FDA nears decision authorizing COVID-19 treatment with convalescent plasma

Sources familiar with the issue say FDA may soon make a decision to authorize emergency use of blood plasma from recovered COVID-19 patients for treating those infected with the disease. Some physicians and hospitals already treat hospitalized COVID-19 patients with convalescent plasma under compassionate use and as part of studies.
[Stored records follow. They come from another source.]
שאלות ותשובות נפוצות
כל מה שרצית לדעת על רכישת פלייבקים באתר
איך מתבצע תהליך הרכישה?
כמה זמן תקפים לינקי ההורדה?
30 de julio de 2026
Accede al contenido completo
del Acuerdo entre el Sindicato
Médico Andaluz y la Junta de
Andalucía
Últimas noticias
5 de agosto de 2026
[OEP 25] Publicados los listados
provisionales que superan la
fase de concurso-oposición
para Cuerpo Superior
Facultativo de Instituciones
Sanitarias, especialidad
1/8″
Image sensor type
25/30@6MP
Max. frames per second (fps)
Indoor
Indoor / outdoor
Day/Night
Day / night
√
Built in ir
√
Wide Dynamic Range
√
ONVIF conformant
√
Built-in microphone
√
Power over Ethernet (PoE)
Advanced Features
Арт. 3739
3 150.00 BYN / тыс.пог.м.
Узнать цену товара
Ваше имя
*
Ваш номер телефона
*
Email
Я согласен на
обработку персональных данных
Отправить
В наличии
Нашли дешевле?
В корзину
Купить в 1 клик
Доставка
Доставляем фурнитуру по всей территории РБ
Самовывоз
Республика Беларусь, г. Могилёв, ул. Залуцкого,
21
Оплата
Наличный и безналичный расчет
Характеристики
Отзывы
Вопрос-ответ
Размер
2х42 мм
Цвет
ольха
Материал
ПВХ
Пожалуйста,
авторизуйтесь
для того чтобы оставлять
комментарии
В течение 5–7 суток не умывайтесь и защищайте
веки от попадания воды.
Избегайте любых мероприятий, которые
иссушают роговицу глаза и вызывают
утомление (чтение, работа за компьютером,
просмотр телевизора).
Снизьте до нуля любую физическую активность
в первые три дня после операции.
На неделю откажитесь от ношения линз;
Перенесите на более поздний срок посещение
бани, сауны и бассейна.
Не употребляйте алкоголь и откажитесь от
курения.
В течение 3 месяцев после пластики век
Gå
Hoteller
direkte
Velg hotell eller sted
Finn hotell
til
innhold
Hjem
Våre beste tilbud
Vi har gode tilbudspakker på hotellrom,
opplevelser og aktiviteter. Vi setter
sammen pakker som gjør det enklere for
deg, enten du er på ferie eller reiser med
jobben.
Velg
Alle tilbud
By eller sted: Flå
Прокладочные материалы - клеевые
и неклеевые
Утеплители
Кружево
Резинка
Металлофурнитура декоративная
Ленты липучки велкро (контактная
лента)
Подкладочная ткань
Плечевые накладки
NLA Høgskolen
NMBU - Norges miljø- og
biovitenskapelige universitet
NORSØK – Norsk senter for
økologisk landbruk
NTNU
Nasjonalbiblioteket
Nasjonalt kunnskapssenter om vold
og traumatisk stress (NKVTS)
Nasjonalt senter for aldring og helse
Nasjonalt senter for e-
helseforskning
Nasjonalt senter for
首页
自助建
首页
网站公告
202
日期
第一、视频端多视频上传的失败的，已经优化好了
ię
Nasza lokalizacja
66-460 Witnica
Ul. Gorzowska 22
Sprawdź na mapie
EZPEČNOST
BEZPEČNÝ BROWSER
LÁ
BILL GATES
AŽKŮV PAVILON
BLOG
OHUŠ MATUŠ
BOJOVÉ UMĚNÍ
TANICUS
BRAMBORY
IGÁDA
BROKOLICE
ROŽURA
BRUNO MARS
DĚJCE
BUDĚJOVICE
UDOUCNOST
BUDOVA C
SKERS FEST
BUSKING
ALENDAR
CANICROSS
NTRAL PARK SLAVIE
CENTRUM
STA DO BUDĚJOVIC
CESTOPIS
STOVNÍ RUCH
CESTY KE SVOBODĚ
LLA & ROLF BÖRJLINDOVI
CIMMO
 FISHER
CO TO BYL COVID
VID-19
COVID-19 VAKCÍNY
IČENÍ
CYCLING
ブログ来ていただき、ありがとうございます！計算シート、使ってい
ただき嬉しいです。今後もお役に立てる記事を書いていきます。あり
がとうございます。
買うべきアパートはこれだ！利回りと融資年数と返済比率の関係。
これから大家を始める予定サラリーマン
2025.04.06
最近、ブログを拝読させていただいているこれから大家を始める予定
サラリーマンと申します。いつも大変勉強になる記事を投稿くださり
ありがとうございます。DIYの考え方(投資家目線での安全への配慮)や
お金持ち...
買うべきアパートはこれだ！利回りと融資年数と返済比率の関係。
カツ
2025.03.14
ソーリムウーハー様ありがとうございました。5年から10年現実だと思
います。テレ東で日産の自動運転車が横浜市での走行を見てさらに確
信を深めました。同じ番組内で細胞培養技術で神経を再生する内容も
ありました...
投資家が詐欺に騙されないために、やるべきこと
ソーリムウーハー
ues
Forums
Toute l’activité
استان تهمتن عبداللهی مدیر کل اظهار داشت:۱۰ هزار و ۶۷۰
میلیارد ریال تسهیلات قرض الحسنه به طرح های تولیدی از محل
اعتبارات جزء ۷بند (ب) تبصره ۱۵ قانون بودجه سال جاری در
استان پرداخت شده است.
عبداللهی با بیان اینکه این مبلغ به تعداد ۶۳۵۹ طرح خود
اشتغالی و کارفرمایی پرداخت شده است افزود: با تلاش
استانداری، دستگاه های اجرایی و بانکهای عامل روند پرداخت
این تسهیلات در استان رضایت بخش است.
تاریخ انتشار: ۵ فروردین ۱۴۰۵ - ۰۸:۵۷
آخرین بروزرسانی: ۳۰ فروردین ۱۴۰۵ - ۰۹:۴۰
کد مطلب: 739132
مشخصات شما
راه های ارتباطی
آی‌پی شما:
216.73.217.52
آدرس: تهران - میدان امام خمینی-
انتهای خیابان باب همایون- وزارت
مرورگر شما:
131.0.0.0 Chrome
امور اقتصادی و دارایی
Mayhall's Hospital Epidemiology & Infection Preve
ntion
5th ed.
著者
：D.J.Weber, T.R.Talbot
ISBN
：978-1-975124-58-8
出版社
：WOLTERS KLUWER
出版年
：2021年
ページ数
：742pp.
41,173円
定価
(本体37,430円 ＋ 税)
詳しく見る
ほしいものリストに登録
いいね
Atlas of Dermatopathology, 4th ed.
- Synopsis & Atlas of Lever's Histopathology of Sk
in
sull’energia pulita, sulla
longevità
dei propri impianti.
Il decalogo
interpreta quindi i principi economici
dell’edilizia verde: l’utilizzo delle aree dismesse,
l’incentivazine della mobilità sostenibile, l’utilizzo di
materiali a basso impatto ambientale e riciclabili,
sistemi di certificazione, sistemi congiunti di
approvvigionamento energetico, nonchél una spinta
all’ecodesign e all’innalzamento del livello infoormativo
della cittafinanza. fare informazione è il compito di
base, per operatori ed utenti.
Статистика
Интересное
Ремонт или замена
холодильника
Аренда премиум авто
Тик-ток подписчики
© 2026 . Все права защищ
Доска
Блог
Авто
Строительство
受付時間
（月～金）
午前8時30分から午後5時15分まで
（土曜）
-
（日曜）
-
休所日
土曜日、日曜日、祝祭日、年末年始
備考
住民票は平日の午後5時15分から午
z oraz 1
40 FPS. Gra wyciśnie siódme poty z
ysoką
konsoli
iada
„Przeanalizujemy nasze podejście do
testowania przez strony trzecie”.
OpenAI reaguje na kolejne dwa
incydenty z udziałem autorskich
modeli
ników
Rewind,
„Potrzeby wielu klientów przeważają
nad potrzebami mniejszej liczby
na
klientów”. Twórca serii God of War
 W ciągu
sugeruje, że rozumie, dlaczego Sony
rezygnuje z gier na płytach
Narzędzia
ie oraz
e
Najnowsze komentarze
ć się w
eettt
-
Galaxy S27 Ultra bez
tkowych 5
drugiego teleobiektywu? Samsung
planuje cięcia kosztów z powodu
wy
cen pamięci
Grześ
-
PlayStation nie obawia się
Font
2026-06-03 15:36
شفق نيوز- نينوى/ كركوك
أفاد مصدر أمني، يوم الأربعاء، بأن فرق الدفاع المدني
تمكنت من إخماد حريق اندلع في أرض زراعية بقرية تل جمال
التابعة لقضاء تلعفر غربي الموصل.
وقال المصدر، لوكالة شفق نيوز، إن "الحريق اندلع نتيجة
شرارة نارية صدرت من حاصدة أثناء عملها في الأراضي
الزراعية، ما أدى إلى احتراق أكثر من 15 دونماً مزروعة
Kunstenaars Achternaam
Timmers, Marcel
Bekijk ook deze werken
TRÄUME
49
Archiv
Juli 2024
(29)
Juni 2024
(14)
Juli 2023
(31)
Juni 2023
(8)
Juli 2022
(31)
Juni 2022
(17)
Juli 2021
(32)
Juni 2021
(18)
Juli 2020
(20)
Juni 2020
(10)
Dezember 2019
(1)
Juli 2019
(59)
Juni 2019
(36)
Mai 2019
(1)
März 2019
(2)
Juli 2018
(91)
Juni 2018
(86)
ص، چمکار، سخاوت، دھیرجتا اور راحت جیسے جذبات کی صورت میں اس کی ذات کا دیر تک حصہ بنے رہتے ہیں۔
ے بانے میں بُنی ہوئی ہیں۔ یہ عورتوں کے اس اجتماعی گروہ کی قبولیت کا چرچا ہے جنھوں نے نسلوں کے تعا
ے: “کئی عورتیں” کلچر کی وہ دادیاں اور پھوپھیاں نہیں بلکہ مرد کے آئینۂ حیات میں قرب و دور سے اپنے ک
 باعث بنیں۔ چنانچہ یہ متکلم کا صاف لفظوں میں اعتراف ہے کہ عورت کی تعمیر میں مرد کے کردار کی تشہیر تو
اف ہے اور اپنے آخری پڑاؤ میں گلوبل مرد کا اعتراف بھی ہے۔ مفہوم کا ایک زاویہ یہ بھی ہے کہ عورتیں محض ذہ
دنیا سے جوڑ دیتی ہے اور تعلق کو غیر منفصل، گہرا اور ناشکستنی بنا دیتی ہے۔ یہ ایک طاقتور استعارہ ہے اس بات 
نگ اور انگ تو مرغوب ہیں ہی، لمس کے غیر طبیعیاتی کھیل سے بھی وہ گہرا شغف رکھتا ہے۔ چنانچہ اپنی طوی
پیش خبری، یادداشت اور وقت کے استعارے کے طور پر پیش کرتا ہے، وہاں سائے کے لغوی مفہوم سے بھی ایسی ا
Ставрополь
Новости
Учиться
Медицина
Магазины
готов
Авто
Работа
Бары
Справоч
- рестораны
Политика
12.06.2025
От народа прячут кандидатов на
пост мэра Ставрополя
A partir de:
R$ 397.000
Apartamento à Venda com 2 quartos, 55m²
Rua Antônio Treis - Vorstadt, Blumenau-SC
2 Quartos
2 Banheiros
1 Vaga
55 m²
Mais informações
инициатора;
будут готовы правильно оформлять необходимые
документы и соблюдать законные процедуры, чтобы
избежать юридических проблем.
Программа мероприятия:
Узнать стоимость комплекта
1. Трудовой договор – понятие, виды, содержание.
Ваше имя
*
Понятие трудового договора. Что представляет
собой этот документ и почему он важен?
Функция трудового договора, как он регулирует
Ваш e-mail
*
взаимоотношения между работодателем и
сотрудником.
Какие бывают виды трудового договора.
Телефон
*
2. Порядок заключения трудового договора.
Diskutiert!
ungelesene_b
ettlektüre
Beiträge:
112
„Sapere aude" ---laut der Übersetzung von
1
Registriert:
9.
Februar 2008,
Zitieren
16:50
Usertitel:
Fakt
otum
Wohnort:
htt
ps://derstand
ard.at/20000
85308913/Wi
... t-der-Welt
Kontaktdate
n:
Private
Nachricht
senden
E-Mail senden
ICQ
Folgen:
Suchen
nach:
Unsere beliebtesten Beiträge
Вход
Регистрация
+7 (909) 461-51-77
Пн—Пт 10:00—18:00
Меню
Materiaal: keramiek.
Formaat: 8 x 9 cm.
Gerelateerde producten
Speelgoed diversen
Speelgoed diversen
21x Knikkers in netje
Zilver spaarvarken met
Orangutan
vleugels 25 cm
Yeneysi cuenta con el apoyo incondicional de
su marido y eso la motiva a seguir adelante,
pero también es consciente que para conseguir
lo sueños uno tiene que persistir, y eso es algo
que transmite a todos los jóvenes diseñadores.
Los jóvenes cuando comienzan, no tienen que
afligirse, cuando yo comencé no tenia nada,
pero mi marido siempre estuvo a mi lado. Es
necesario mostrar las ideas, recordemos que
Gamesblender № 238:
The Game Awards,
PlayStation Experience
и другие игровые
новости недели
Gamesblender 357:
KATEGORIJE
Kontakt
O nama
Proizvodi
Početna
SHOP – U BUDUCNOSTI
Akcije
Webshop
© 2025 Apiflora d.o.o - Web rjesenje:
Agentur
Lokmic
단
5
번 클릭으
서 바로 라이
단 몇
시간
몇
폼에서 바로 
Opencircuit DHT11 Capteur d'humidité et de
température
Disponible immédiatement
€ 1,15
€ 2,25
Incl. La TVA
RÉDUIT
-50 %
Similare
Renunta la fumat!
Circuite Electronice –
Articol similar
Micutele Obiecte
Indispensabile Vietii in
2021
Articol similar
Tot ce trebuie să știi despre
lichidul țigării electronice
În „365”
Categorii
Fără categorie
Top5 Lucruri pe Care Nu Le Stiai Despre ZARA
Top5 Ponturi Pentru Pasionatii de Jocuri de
Sources familiar with the issue say FDA may soon make a decision to authorize emergency use of blood plasma from recovered COVID-19 patients for treating those infected with the disease. Some physicians and hospitals already treat hospitalized COVID-19 patients with convalescent plasma under compassionate use and as part of studies. An expanded-access program sponsored by FDA and supervised by the Rochester, MN-based Mayo Clinic has allowed more than 48,000 COVID-19 patients receive convalescent plasma. The program is also examining the treatment's safety. If FDA implements an emergency-use authorization, hospitals could access the therapy more easily. Initial studies suggest that convalescent plasma is generally safe to use and enhances the survival of hospitalized patients. Researchers at the University of Pittsburgh, Michigan Medicine, Medical University of South Carolina, and Stanford Medicine said this week they received federal funds for a 600-subject study that will in part examine the use of convalescent plasma in patients just starting to show symptoms.